Bovet is one of only a handful of companies with the ability to produce its own balance springs.

From the inside out, every Bovet watch embodies Raffy’s vision and horological philosophy. To know the brand, one simply needs to know the man.

Welcome to Singapore, Mr Raffy. It’s nice to have you here.
Singapore for me is very special. You know if you have five friends in life you’re very rich. I have two of these friends living in Singapore. When you live in Switzerland, you come to expect a lot. Singapore is one place I love. Like Switzerland, it’s a small country but successful. If you asked me where I want my children to visit and discover, Singapore is one of these places.

What do you want them to learn?
The most important thing to transmit to children is the patrimony of education, to know that in life, what’s important is not to shine but to last. Wisdom is crucial; extremes will lead you nowhere. To build something, you must be organised, disciplined, clear-minded. I run my watchmaking house the same way I educate my children with these values.

Bovet Recital 18 Shooting Star
The gorgeous Recital 18 Shooting Star Tourbillon was inspired by the travels of Edouard Bovet

What does Bovet mean to you?
Watchmaking for me has been a passion since I was 13. My grandfather taught me to understand that producing a timepiece has many components, you need the patience to bevel, chamfer, sink, snail.
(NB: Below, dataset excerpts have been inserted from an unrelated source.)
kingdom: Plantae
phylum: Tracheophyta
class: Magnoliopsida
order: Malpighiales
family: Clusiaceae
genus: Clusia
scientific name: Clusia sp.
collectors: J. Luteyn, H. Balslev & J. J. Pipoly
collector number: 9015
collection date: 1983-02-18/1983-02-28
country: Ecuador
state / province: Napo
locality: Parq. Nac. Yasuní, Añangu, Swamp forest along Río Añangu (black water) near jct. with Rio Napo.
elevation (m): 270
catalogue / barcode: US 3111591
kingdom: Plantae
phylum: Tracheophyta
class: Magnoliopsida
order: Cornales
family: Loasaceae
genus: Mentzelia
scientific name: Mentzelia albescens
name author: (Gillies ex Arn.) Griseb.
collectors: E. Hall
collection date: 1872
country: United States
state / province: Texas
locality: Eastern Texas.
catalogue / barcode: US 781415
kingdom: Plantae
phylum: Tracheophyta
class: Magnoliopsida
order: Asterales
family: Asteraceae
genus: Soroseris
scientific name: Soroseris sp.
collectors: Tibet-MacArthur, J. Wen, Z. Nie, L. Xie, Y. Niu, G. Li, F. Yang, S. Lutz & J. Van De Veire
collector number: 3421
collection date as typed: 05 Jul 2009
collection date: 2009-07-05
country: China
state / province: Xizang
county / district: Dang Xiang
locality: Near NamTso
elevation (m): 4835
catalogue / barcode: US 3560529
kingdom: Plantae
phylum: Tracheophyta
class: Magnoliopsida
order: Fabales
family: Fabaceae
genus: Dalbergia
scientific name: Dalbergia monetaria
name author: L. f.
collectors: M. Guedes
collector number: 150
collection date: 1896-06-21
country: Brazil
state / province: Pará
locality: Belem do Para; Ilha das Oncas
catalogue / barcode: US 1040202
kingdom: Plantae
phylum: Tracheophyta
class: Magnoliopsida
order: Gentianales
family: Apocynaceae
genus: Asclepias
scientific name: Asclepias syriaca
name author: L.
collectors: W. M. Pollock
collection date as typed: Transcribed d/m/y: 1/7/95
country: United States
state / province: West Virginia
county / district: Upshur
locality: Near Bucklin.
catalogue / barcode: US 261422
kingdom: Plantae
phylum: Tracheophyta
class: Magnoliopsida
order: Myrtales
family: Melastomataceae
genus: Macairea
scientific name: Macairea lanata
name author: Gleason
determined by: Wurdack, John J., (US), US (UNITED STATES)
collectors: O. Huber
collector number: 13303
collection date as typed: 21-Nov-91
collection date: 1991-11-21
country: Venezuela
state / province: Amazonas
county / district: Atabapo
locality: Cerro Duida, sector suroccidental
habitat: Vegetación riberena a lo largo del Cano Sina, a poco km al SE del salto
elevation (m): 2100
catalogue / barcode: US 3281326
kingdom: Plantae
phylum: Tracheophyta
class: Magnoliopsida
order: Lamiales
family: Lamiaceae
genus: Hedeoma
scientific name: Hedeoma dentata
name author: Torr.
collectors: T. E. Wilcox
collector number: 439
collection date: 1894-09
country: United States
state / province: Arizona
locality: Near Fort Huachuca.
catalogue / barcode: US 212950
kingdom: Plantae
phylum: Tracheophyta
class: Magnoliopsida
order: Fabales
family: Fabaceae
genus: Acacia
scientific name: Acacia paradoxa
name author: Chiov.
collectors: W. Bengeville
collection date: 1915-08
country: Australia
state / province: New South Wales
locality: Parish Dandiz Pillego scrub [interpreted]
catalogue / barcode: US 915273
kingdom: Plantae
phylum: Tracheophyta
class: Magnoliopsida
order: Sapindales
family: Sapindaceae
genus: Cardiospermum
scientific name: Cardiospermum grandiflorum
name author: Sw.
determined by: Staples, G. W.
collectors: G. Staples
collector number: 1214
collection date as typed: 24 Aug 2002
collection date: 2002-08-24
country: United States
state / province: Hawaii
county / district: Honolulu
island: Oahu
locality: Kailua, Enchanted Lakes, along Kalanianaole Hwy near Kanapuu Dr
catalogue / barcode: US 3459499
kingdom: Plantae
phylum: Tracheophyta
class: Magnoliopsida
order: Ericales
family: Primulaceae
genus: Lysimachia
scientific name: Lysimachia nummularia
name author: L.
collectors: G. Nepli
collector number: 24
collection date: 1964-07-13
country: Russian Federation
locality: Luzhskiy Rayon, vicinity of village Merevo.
You also need to be educated, talented and innovative. Also, when the timepiece is finished it must be elegantly dressed; the mechanical skills involved have to be accurate, real, substantial. When these two elements meet, like two hands applauding, it becomes a timepiece and not a watch anymore.

What is your take on innovation in modern or futuristic watchmaking?
I hate extremes. They never lead to anything. I prefer wisdom and balance. The most important thing to me is sustainability. In everything: behaviour, collections, meaning. You see, I’m a collector, not a watchmaker. My views are not clouded by convention. Yet I hate fashion. Fashion is ephemeral; tradition lasts.

Bovet Recital 20 Asterium
By using a sidereal calendar, the Recital 20 Asterium tourbillon symbolises the fascinating choreography of Time and Space’s celestial ballet

Can you elaborate further?
Why did we make the Shooting Star? Is it because it’s trendy? No. It’s because of Edouard Bovet. Think about how he travelled from his village to London and then to China. This was a six-month-long journey. Putting myself in his shoes, the trip involved boats, trains, horses. You have the time to look, you have the time to think. He travelled half the planet, so with this watch I want to show a view of the planet as seen from the sky.

Did Recital 18 The Shooting Star lead you to the Recital 20 Asterium?
In 2016 I was already developing the Asterium. After looking to earth from the sky, I would like my clients to suspend time by looking to the sky. We don’t take the time to appreciate time.

What are your beliefs when it comes to luxury?
Luxury must be three things: clear identity, small quantities and the human touch.

What do you think the industry needs more of and less of?
Less excesses, more charisma.

As an independent brand, what could Bovet do that a similar brand belonging to a conglomerate cannot?
Bovet succeeded in watchmaking integrity. We have always been able to stay honest and sincere, and also able to push every year a little further the boundaries of watchmaking excellence.